Maurice Le Sage d'Hauteroche d'Hulst (born at Paris, 10 October 1841; died there, 6 November 1896) was a French Roman Catholic priest, writer, and orator. He was the founder of the Institut Catholique de Paris.

== Life ==
After a course in the Collège Stanislas, d'Hulst entered the seminary of Saint-Sulpice and later proceeded to Rome to finish his ecclesiastical studies. There he obtained the doctorate in divinity.

On his return, d'Hulst was for some time employed on the mission as curate in the populous parish of St. Ambrose. During the war of 1870 he became a volunteer chaplain in the army. In 1873 Cardinal Guibert called him to take part in the administration of the diocese, but he was engaged principally in founding and organizing the free Catholic University (then the Université Catholique de Paris), which the bishops opened at Paris after the passage of the law of 12 July 1875, allowing liberty of higher education. He became its rector in 1880 and for fifteen years devoted himself to developing it in every branch of learning.
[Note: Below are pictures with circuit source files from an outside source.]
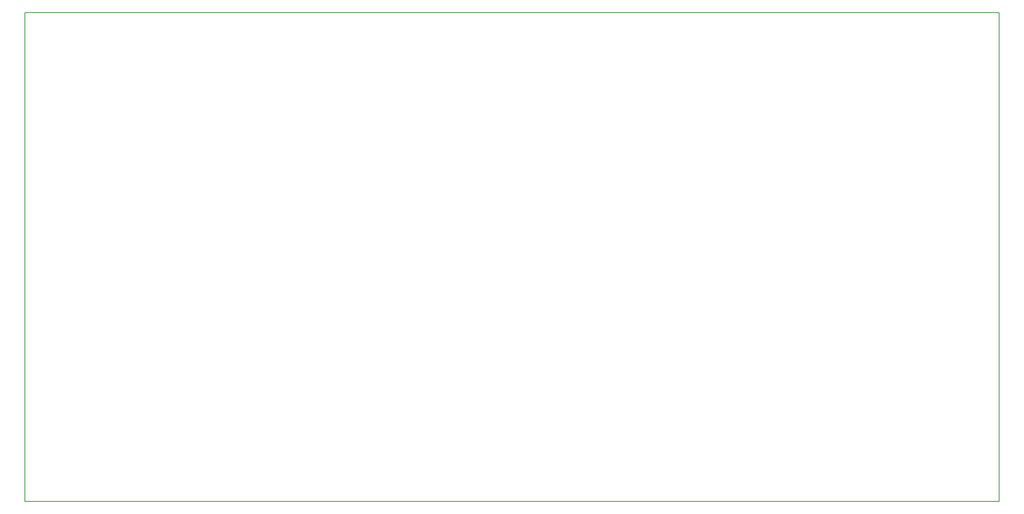
<source format=gbr>
G04 #@! TF.FileFunction,Profile,NP*
%FSLAX46Y46*%
G04 Gerber Fmt 4.6, Leading zero omitted, Abs format (unit mm)*
G04 Created by KiCad (PCBNEW 4.1.0-alpha+201607130321+6976~46~ubuntu14.04.1-product) date Wed Jul 13 20:18:51 2016*
%MOMM*%
%LPD*%
G01*
G04 APERTURE LIST*
%ADD10C,0.100000*%
%ADD11C,0.150000*%
G04 APERTURE END LIST*
D10*
D11*
X276000000Y-40000000D02*
X276000000Y-145000000D01*
X67000000Y-40000000D02*
X276000000Y-40000000D01*
X67000000Y-145000000D02*
X67000000Y-40000000D01*
X276000000Y-145000000D02*
X67000000Y-145000000D01*
M02*

</source>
In 1891, d'Hulst succeeded Jacques-Marie-Louis Monsabré in the pulpit of Notre-Dame de Paris and preached the Lenten conferences there for six successive years, on the bases of Christian morality and the Decalogue. In 1892 he was elected deputy for Finistère on the death of Charles-Émile Freppel.

He died while still active, after a short illness.

==Works==
Books by d'Hulst include:
- Vie de la Mère Marie-Thérèse (Paris, 1872)
- Vie de Just de Bretenières (Paris, 1892)
- L'éducation supérieure (Paris, 1886)
- Le Droit chrétien et le Droit moderne, a commentary on the Encyclical "Immortale" of Leo XIII (Paris, 1886)
- a volume of Mélanges philosophiques (2nd ed., 1903)
- the two-volume Mélanges oratoires (Paris, 1891 and 1892)
- the six-volume Conférences de Notre-Dame (Paris, 1891–96).

He also wrote a number of articles, including:
- Examen de conscience de Renan
- Une Ame royale et chrétienne (a necrology of the Comte de Paris)
- La Question biblique

Most of his occasional discourses were collected and published by Henri Louis Odelin in the four volumes entitled Nouveaux Mélanges oratoires (Paris, 1900–07). Alfred Baudrillart, his successor at the head of the Catholic University, after the rectorship of Pierre-Louis Péchenard, published a collection of Lettres de Direction of d'Hulst.